By Houlin Zhao, ITU Secretary-General

Today, as part of International Women’s Day, I addressed the second meeting of the Women in Standardization Expert Group (WISE) – one of the networks actively fostering gender equality at the International Telecommunication Union (ITU).

As a highlight of the current World Telecommunication Standardization Assembly (WTSA), the WISE meeting gave us the chance to recognize administrations, organizations, and individuals who have spared no effort to ensure women’s representation in ITU’s standardization work.

Women’s participation at WTSA reached just above 30 per cent this year. While this represents an improvement compared to previous WTSAs, we still need to do a lot better.

I count on WISE to keep encouraging the active participation of women – in leadership roles, as well as all key activities – in ITU’s Telecommunication Standardization Sector.

Networks of women

Gender equality is an established priority for ITU. Our The other two sectors of ITU – Development and Radiocommunication – are engaged in similar efforts, each through its respective Network of Women for the upcoming World Telecommunication Development Conference (WTDC) and next year’s World Radiocommunication Conference (WRC-23).

With the next ITU Plenipotentiary Conference, PP-22, taking place six months from now, I am calling on staff across our organization, along with all our members and stakeholders, to make the active participation of women a top priority.

Our goal is for at least 35 per cent of the delegates at PP-22 to be women, ensuring our ongoing improvement over PP-18 and earlier editions. But just as importantly, we aim to mainstream gender perspectives throughout the conference rollout.

Women’s representation

Also at today’s WISE event, I signed a Memorandum of Understanding with the Government of Australia to strengthen gender equality and actively empower women for key roles at the plenipotentiary, ITU’s highest decision-making body.
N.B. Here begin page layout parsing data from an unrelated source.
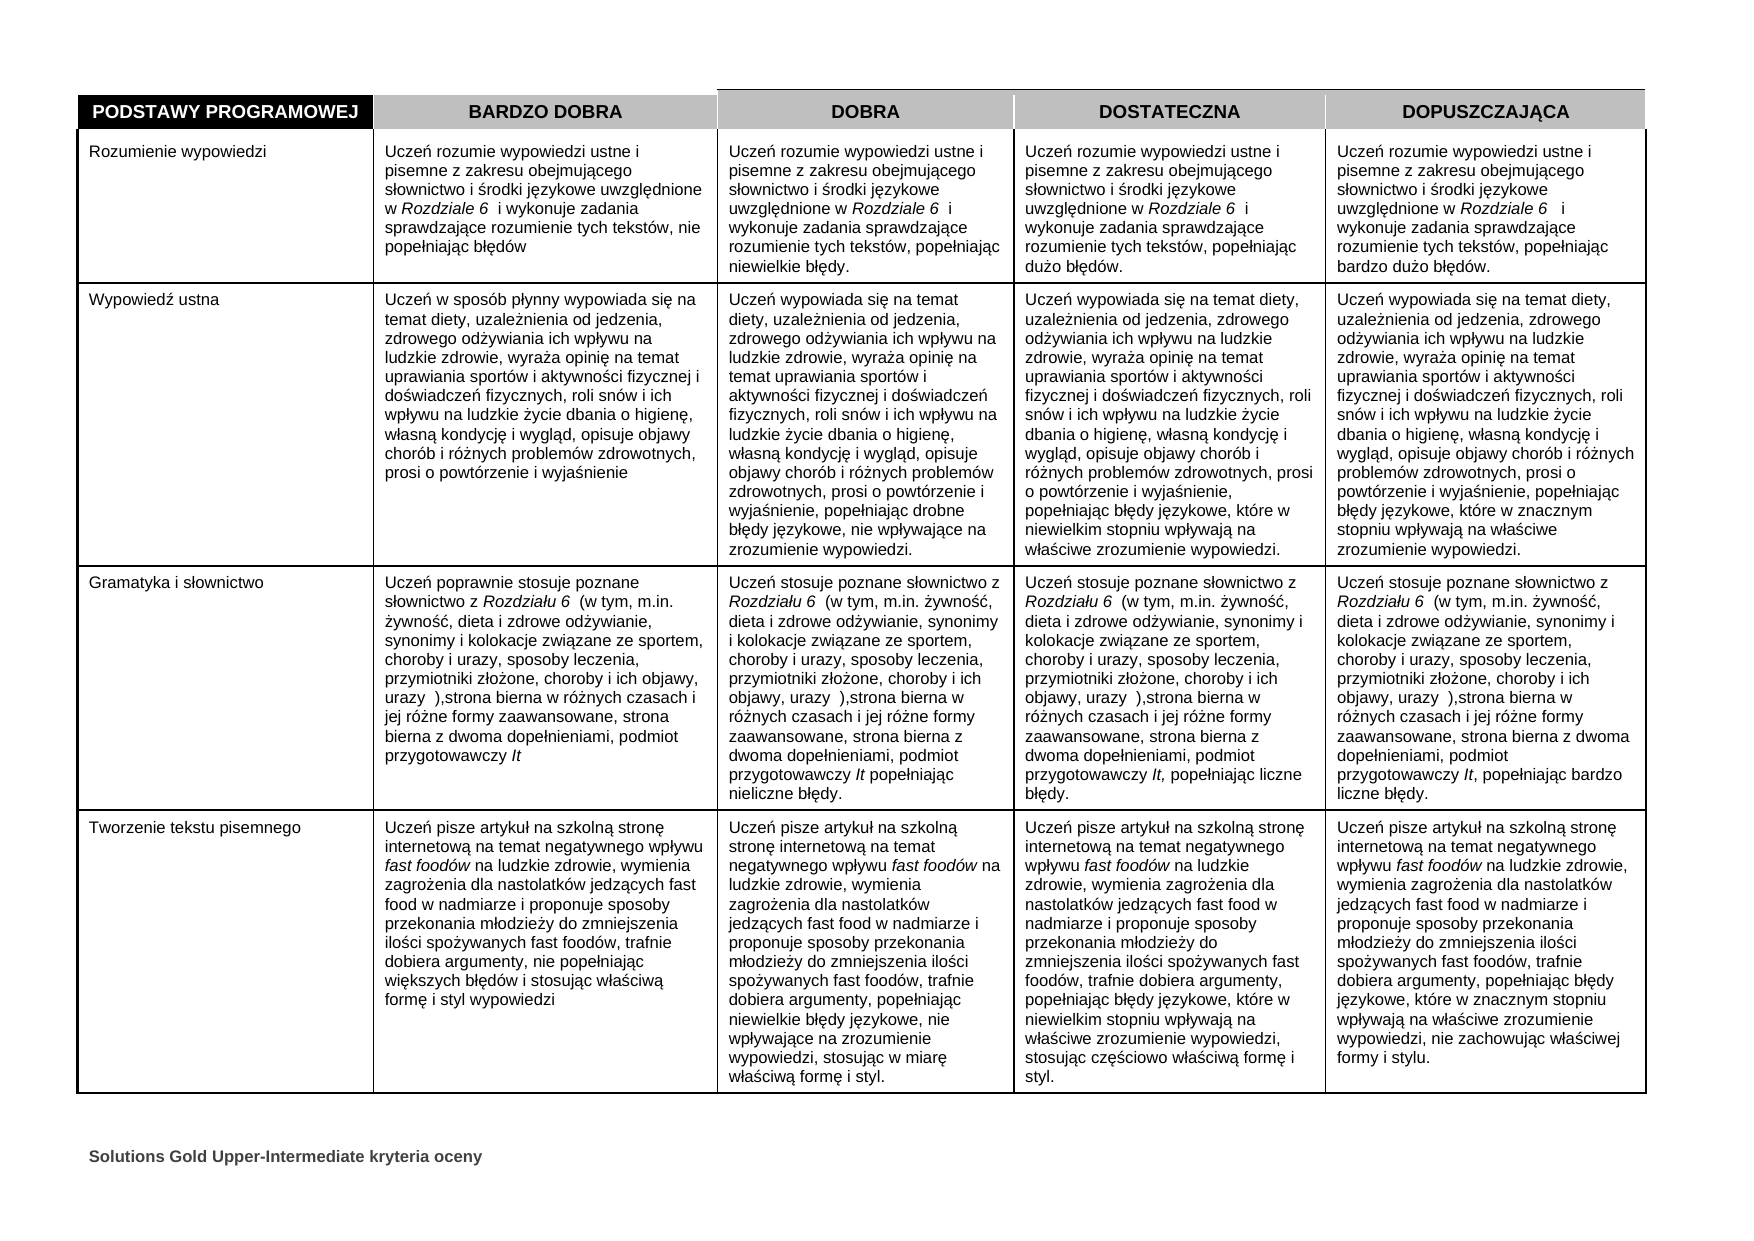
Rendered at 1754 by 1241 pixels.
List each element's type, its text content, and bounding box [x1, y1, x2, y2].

table_cell Uczeń stosuje poznane słownictwo z Rozdziału 6 (w tym, m.in. żywność, dieta i zdrowe odżywianie, synonimy i kolokacje związane ze sportem, choroby i urazy, sposoby leczenia, przymiotniki złożone, choroby i ich objawy, urazy ),strona bierna w różnych czasach i jej różne formy zaawansowane, strona bierna z dwoma dopełnieniami, podmiot przygotowawczy It, popełniając liczne błędy. [1015, 567, 1325, 809]
table_cell Uczeń pisze artykuł na szkolną stronę internetową na temat negatywnego wpływu fast foodów na ludzkie zdrowie, wymienia zagrożenia dla nastolatków jedzących fast food w nadmiarze i proponuje sposoby przekonania młodzieży do zmniejszenia ilości spożywanych fast foodów, trafnie dobiera argumenty, popełniając błędy językowe, które w niewielkim stopniu wpływają na właściwe zrozumienie wypowiedzi, stosując częściowo właściwą formę i styl. [1015, 811, 1325, 1092]
table_cell Rozumienie wypowiedzi [79, 135, 373, 282]
table_cell Uczeń wypowiada się na temat diety, uzależnienia od jedzenia, zdrowego odżywiania ich wpływu na ludzkie zdrowie, wyraża opinię na temat uprawiania sportów i aktywności fizycznej i doświadczeń fizycznych, roli snów i ich wpływu na ludzkie życie dbania o higienę, własną kondycję i wygląd, opisuje objawy chorób i różnych problemów zdrowotnych, prosi o powtórzenie i wyjaśnienie, popełniając błędy językowe, które w niewielkim stopniu wpływają na właściwe zrozumienie wypowiedzi. [1015, 284, 1325, 565]
table_cell BARDZO DOBRA [374, 95, 717, 129]
table_cell Uczeń pisze artykuł na szkolną stronę internetową na temat negatywnego wpływu fast foodów na ludzkie zdrowie, wymienia zagrożenia dla nastolatków jedzących fast food w nadmiarze i proponuje sposoby przekonania młodzieży do zmniejszenia ilości spożywanych fast foodów, trafnie dobiera argumenty, popełniając niewielkie błędy językowe, nie wpływające na zrozumienie wypowiedzi, stosując w miarę właściwą formę i styl. [718, 811, 1013, 1092]
table_cell Uczeń stosuje poznane słownictwo z Rozdziału 6 (w tym, m.in. żywność, dieta i zdrowe odżywianie, synonimy i kolokacje związane ze sportem, choroby i urazy, sposoby leczenia, przymiotniki złożone, choroby i ich objawy, urazy ),strona bierna w różnych czasach i jej różne formy zaawansowane, strona bierna z dwoma dopełnieniami, podmiot przygotowawczy It popełniając nieliczne błędy. [718, 567, 1013, 809]
table_cell Uczeń stosuje poznane słownictwo z Rozdziału 6 (w tym, m.in. żywność, dieta i zdrowe odżywianie, synonimy i kolokacje związane ze sportem, choroby i urazy, sposoby leczenia, przymiotniki złożone, choroby i ich objawy, urazy ),strona bierna w różnych czasach i jej różne formy zaawansowane, strona bierna z dwoma dopełnieniami, podmiot przygotowawczy It, popełniając bardzo liczne błędy. [1326, 567, 1645, 809]
table_cell Uczeń rozumie wypowiedzi ustne i pisemne z zakresu obejmującego słownictwo i środki językowe uwzględnione w Rozdziale 6 i wykonuje zadania sprawdzające rozumienie tych tekstów, nie popełniając błędów [374, 135, 717, 282]
table_cell Uczeń wypowiada się na temat diety, uzależnienia od jedzenia, zdrowego odżywiania ich wpływu na ludzkie zdrowie, wyraża opinię na temat uprawiania sportów i aktywności fizycznej i doświadczeń fizycznych, roli snów i ich wpływu na ludzkie życie dbania o higienę, własną kondycję i wygląd, opisuje objawy chorób i różnych problemów zdrowotnych, prosi o powtórzenie i wyjaśnienie, popełniając drobne błędy językowe, nie wpływające na zrozumienie wypowiedzi. [718, 284, 1013, 565]
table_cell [78, 95, 373, 129]
table_cell Uczeń rozumie wypowiedzi ustne i pisemne z zakresu obejmującego słownictwo i środki językowe uwzględnione w Rozdziale 6 i wykonuje zadania sprawdzające rozumienie tych tekstów, popełniając dużo błędów. [1015, 135, 1325, 282]
table_cell Uczeń wypowiada się na temat diety, uzależnienia od jedzenia, zdrowego odżywiania ich wpływu na ludzkie zdrowie, wyraża opinię na temat uprawiania sportów i aktywności fizycznej i doświadczeń fizycznych, roli snów i ich wpływu na ludzkie życie dbania o higienę, własną kondycję i wygląd, opisuje objawy chorób i różnych problemów zdrowotnych, prosi o powtórzenie i wyjaśnienie, popełniając błędy językowe, które w znacznym stopniu wpływają na właściwe zrozumienie wypowiedzi. [1326, 284, 1645, 565]
table_cell Uczeń pisze artykuł na szkolną stronę internetową na temat negatywnego wpływu fast foodów na ludzkie zdrowie, wymienia zagrożenia dla nastolatków jedzących fast food w nadmiarze i proponuje sposoby przekonania młodzieży do zmniejszenia ilości spożywanych fast foodów, trafnie dobiera argumenty, nie popełniając większych błędów i stosując właściwą formę i styl wypowiedzi [374, 811, 717, 1092]
table_cell Uczeń rozumie wypowiedzi ustne i pisemne z zakresu obejmującego słownictwo i środki językowe uwzględnione w Rozdziale 6 i wykonuje zadania sprawdzające rozumienie tych tekstów, popełniając bardzo dużo błędów. [1326, 135, 1645, 282]
table_cell Uczeń pisze artykuł na szkolną stronę internetową na temat negatywnego wpływu fast foodów na ludzkie zdrowie, wymienia zagrożenia dla nastolatków jedzących fast food w nadmiarze i proponuje sposoby przekonania młodzieży do zmniejszenia ilości spożywanych fast foodów, trafnie dobiera argumenty, popełniając błędy językowe, które w znacznym stopniu wpływają na właściwe zrozumienie wypowiedzi, nie zachowując właściwej formy i stylu. [1326, 811, 1645, 1092]
table_cell Uczeń poprawnie stosuje poznane słownictwo z Rozdziału 6 (w tym, m.in. żywność, dieta i zdrowe odżywianie, synonimy i kolokacje związane ze sportem, choroby i urazy, sposoby leczenia, przymiotniki złożone, choroby i ich objawy, urazy ),strona bierna w różnych czasach i jej różne formy zaawansowane, strona bierna z dwoma dopełnieniami, podmiot przygotowawczy It [374, 567, 717, 809]
table_cell Tworzenie tekstu pisemnego [79, 811, 373, 1092]
table_cell Gramatyka i słownictwo [79, 567, 373, 809]
table_cell Uczeń w sposób płynny wypowiada się na temat diety, uzależnienia od jedzenia, zdrowego odżywiania ich wpływu na ludzkie zdrowie, wyraża opinię na temat uprawiania sportów i aktywności fizycznej i doświadczeń fizycznych, roli snów i ich wpływu na ludzkie życie dbania o higienę, własną kondycję i wygląd, opisuje objawy chorób i różnych problemów zdrowotnych, prosi o powtórzenie i wyjaśnienie [374, 284, 717, 565]
table_cell Wypowiedź ustna [79, 284, 373, 565]
table_cell DOBRA [718, 90, 1014, 129]
table_cell Uczeń rozumie wypowiedzi ustne i pisemne z zakresu obejmującego słownictwo i środki językowe uwzględnione w Rozdziale 6 i wykonuje zadania sprawdzające rozumienie tych tekstów, popełniając niewielkie błędy. [718, 135, 1013, 282]
table_cell DOSTATECZNA [1014, 90, 1326, 129]
table_cell DOPUSZCZAJĄCA [1326, 90, 1645, 129]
This generous support will set new benchmarks for women’s representation, help raise women’s voices in ITU decision-making processes, and prepare for more women in leadership roles at PP-22 and beyond.

I thank Australia for its support and hope others will follow this example, joining us in breaking down gender barriers both within and outside ITU. On International Women’s Day, and every day, let’s encourage the active and meaningful participation of women in all ITU activities.
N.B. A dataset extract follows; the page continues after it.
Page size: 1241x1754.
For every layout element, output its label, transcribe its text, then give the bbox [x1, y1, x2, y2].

As the UN Secretary-General said, “When women are missing from decision-making, we see the world through only one perspective.”

Women’s perspectives are key in the tech sector, as everywhere, to help us see the world through all perspectives. Let us observe this day to recognize women’s achievements, the challenges they face, and the actions we can all take together to advance gender equality globally.

Based on Mr. Zhao’s remarks at the Women in Standardization Expert Group event on 8 March 2022.